#### [Text passage]
--- START ---

The iconic Indian banyan tree that survived the devastating August 2023 Maui wildfire is showing deeper damage than initially apparent, with arborists discovering fungus and beetle infestations beneath its scorched bark. County officials are planning an extensive assessment to determine when Lahaina Banyan Court Park might reopen to the public, with reopening possible by the end of the year if the tree is healthy enough.
The tree, planted in 1873 and spanning two-thirds of an acre, served generations of residents and tourists as a gathering place and symbol of community resilience. But its recovery is expected to take decades as arborists navigate both visible fire damage and hidden internal degradation.
Arborists from across Maui and Oahu will conduct the assessment, said Duane Sparkman, chair of the Maui County Arborist Committee and co-founder of the nonprofit Treecovery Hawaii.
What Lies Beneath
The initial optimism surrounding the tree’s survival concealed burn damage under its bark. Arborists discovered fungus inside a branch that fell during an islandwide rainstorm earlier this month.
“We really don’t know what’s under the skin,” Sparkman said. “It’s still trying to survive the fire, and it’s still trying to heal.”
The assessment will be extensive and invasive, involving rope tests to gauge branch strength and stainless steel spikes driven into the tree’s flesh to check for functioning cambium — the tissue layer essential for growth and regeneration. The park could reopen before the end of the year if the tree is healthy enough, Sparkman said, though he cautioned he could not predict what the arborists would find.
“We have to watch how any damage has healed over and what areas are safe,” he said. “Then we have to actually remove what’s not safe.”

--- END ---

#### [Lens distortion parameter data]
--- START ---

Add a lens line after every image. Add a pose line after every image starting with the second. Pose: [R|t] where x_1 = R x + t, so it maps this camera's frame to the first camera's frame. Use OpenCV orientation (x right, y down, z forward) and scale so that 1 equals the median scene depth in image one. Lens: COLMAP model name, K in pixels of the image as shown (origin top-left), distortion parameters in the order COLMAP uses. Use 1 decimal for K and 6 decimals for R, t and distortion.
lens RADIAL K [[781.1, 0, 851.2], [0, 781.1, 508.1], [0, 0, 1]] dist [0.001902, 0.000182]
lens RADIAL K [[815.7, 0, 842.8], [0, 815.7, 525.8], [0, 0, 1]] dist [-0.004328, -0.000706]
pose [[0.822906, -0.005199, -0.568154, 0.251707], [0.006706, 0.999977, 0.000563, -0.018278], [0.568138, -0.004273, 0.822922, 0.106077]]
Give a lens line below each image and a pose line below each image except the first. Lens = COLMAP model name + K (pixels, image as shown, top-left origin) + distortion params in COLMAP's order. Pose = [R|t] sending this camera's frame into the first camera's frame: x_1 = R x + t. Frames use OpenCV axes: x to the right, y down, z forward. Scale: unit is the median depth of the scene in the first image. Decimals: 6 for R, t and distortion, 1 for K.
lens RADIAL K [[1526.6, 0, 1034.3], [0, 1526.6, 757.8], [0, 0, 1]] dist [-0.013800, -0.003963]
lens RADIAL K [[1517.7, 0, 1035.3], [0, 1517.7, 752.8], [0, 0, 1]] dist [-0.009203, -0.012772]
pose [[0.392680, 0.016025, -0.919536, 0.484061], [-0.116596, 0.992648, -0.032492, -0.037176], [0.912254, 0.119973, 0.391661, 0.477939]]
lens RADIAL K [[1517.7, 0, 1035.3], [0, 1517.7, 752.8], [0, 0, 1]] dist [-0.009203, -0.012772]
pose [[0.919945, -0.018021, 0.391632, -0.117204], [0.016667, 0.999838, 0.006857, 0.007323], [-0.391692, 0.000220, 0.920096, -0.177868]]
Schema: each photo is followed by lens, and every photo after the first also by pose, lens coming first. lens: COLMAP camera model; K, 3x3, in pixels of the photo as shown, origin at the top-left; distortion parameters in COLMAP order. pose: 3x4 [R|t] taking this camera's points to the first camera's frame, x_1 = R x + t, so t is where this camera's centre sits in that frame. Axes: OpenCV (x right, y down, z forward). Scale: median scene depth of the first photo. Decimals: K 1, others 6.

--- END ---

#### [Exercise requirements]
Reproduce the passage of the Lahaina banyan tree article from "The iconic Indian" to "is healthy enough.", keeping every word and punctuation mark unchanged.

#### [Solved problem]
The iconic Indian banyan tree that survived the devastating August 2023 Maui wildfire is showing deeper damage than initially apparent, with arborists discovering fungus and beetle infestations beneath its scorched bark. County officials are planning an extensive assessment to determine when Lahaina Banyan Court Park might reopen to the public, with reopening possible by the end of the year if the tree is healthy enough.